Terzo al festival di Sanremo, è atteso lunedì in piazza Ravegnana

Ermal Meta

Ermal Meta

Bologna, 19 febbraio 2017 - Ci sono frammenti di vita, ricordi, esperienze che segnano l’esistenza e che diventano parte del nostro linguaggio, della maniera di relazionarci, delle forme di espressione che scegliamo, anche quelle artistiche. Non si può sfuggire al passato, anche quello più doloroso, che si vorrebbe dimenticare. E, forse per esorcizzarlo, la cultura popolare ci ha insegnato come trasformarlo in una canzone. Lo ha fatto, con delicatezza, e con successo, Ermal Meta, rivelazione del recente Festival di Sanremo, terzo classificato con la canzone Vietato morire, che ricorda il rapporto difficile con il padre. Meta sarà domani alla Libreria Feltrinelli di Piazza Ravegnana a Bologna (ore 18) per presentare il suo nuovo disco che prende il titolo dal brano cantato a Sanremo.
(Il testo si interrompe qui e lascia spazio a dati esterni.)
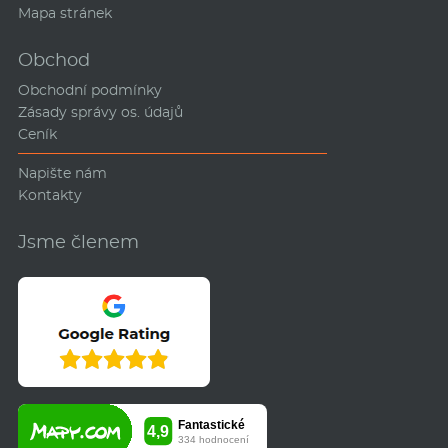
Mapa stránek
Obchod
Obchodní podmínky
Zásady správy os. údajů
Ceník
Napište nám
Kontakty
Jsme členem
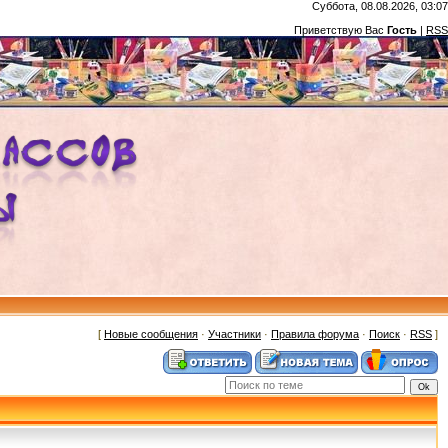
Суббота, 08.08.2026, 03:07
Приветствую Вас
Гость
|
RSS
[
Новые сообщения
·
Участники
·
Правила форума
·
Поиск
·
RSS
]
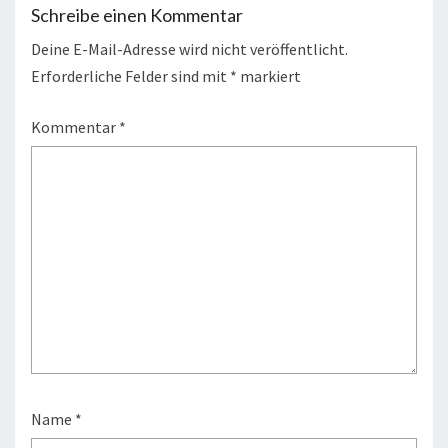
Schreibe einen Kommentar
Deine E-Mail-Adresse wird nicht veröffentlicht.
Erforderliche Felder sind mit
*
markiert
Kommentar
*
Name
*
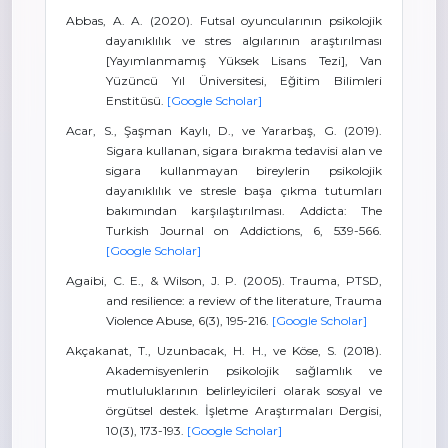
Abbas, A. A. (2020). Futsal oyuncularının psikolojik
dayanıklılık ve stres algılarının araştırılması
[Yayımlanmamış Yüksek Lisans Tezi], Van
Yüzüncü Yıl Üniversitesi, Eğitim Bilimleri
Enstitüsü.
[Google Scholar]
Acar, S., Şaşman Kaylı, D., ve Yararbaş, G. (2019).
Sigara kullanan, sigara bırakma tedavisi alan ve
sigara kullanmayan bireylerin psikolojik
dayanıklılık ve stresle başa çıkma tutumları
bakımından karşılaştırılması. Addicta: The
Turkish Journal on Addictions, 6, 539-566.
[Google Scholar]
Agaibi, C. E., & Wilson, J. P. (2005). Trauma, PTSD,
and resilience: a review of the literature, Trauma
Violence Abuse, 6(3), 195-216.
[Google Scholar]
Akçakanat, T., Uzunbacak, H. H., ve Köse, S. (2018).
Akademisyenlerin psikolojik sağlamlık ve
mutluluklarının belirleyicileri olarak sosyal ve
örgütsel destek. İşletme Araştırmaları Dergisi,
10(3), 173-193.
[Google Scholar]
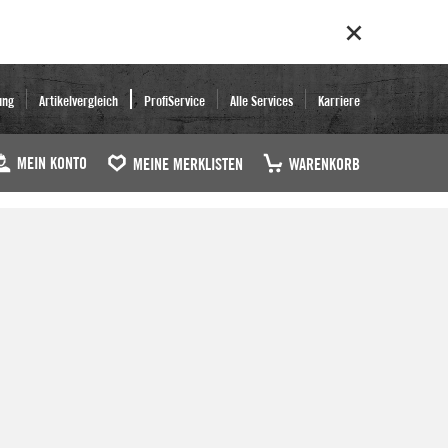
ung
Artikelvergleich
ProfiService
Alle Services
Karriere
MEIN KONTO
MEINE MERKLISTEN
WARENKORB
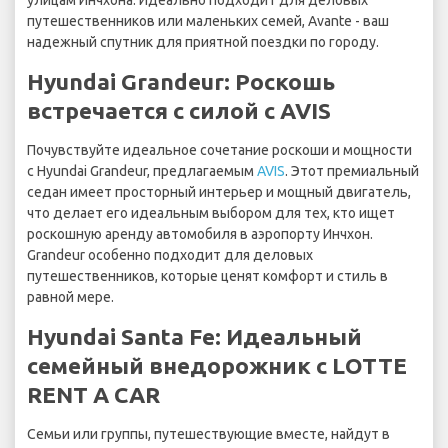
улицам Инчхона. Идеально подходит для деловых
путешественников или маленьких семей, Avante - ваш
надежный спутник для приятной поездки по городу.
Hyundai Grandeur: Роскошь
встречается с силой с AVIS
Почувствуйте идеальное сочетание роскоши и мощности
с Hyundai Grandeur, предлагаемым
AVIS
. Этот премиальный
седан имеет просторный интерьер и мощный двигатель,
что делает его идеальным выбором для тех, кто ищет
роскошную аренду автомобиля в аэропорту Инчхон.
Grandeur особенно подходит для деловых
путешественников, которые ценят комфорт и стиль в
равной мере.
Hyundai Santa Fe: Идеальный
семейный внедорожник с LOTTE
RENT A CAR
Семьи или группы, путешествующие вместе, найдут в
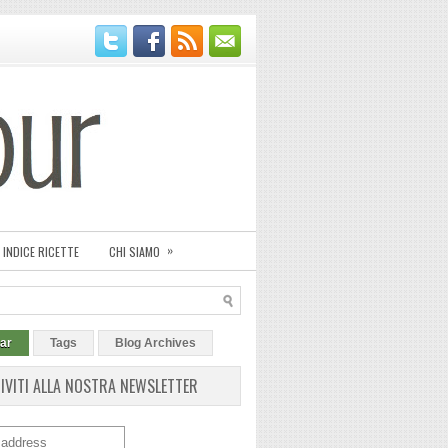
»
INDICE RICETTE
CHI SIAMO
ar
Tags
Blog Archives
RIVITI ALLA NOSTRA NEWSLETTER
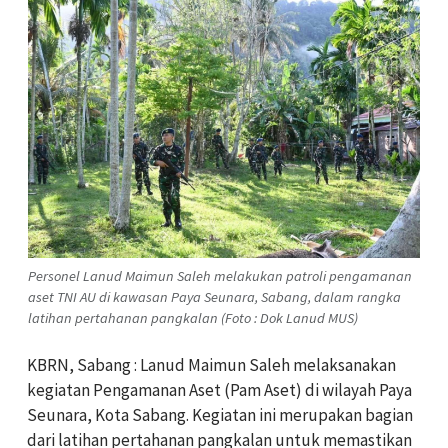
Personel Lanud Maimun Saleh melakukan patroli pengamanan
aset TNI AU di kawasan Paya Seunara, Sabang, dalam rangka
latihan pertahanan pangkalan (Foto : Dok Lanud MUS)
KBRN, Sabang : Lanud Maimun Saleh melaksanakan
kegiatan Pengamanan Aset (Pam Aset) di wilayah Paya
Seunara, Kota Sabang. Kegiatan ini merupakan bagian
dari latihan pertahanan pangkalan untuk memastikan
Meta, allora anche quelle di Sanremo non ‘sono solo canzonette’, per citare il titolo del famoso brano di Bennato?  «La musica fa parte della nostra sfera più intima, ha a che fare con le emozioni più profonde, è uno strumento per rendere un sentire personale universale. Questo è il vero merito, a mio avviso, di un artista: avere la consapevolezza che quello che ha provato sulla propria pelle non è più un fatto privato, ma può servire ad accomunare tante persone diverse. Quando una canzone riesce a restituire queste sensazioni, ha raggiunto il suo obiettivo».

A proposito di consapevolezza, la musica pop può aiutare? «Certo! Forse più di mille parole, di un libro, di un discorso di un adulto. Può avvicinare un giovane al superamento di una crisi, normale quando si è adolescenti. L’importante è che, al di là della drammaticità dei contenuti, lanci un messaggio positivo. Io ne ho quotidiana testimonianza nelle mail che ricevo dal pubblico».

Meta, cantare è sempre stata la sua aspirazione. «Un’aspirazione, una necessità, quasi una scelta inevitabile. Io sono nato in Albania in una famiglia di musicisti classici. Ancora prima di parlare cantavo. Non riesco proprio a immaginarmi in un’altra maniera. Ci vuole costanza e sacrificio, ma sapevo chi sarei diventato sin da bambino».

Perché ha scelto, per la serata dedicata alle cover, di interpretare Amara terra mia di Domenico Modugno? «Per due motivi. Uno legato al mio desiderio di superarmi in continuazione e di cercare occasioni apparentemente impossibili. Le canzoni di Modugno, capolavori, sono considerate ‘intoccabili’. Volevo invece dimostrare che tutto può essere alla nostra portata, se si è umili. Poi c’è un fatto più artistico e personale. Quel brano racconta una storia che è anche la mia storia. Quella di chi sa quanto ‘amara’ sia la patria che si abbandona. Ma è anche conscio dell’impossibilità di spezzare un legame che ha a che fare con la nostra identità. Chi siamo e chi vogliano diventare».

Lei è riuscito nell’impresa di mettere d’accordo il pubblico e la critica. «Sono ‘miracoli’ che succedono solo a Sanremo. Io su quel palco ero già salito, ci sono stato anche non fisicamente, con delle canzoni scritte per altri interpreti, ma questa volta quei minuti di spettacolo si sono trasformati in un dono. Parlare, con la musica, dei due temi che più mi stanno a cuore: la fragilità umana e la bellezza della vita. Lì c’è tutta la mia poetica».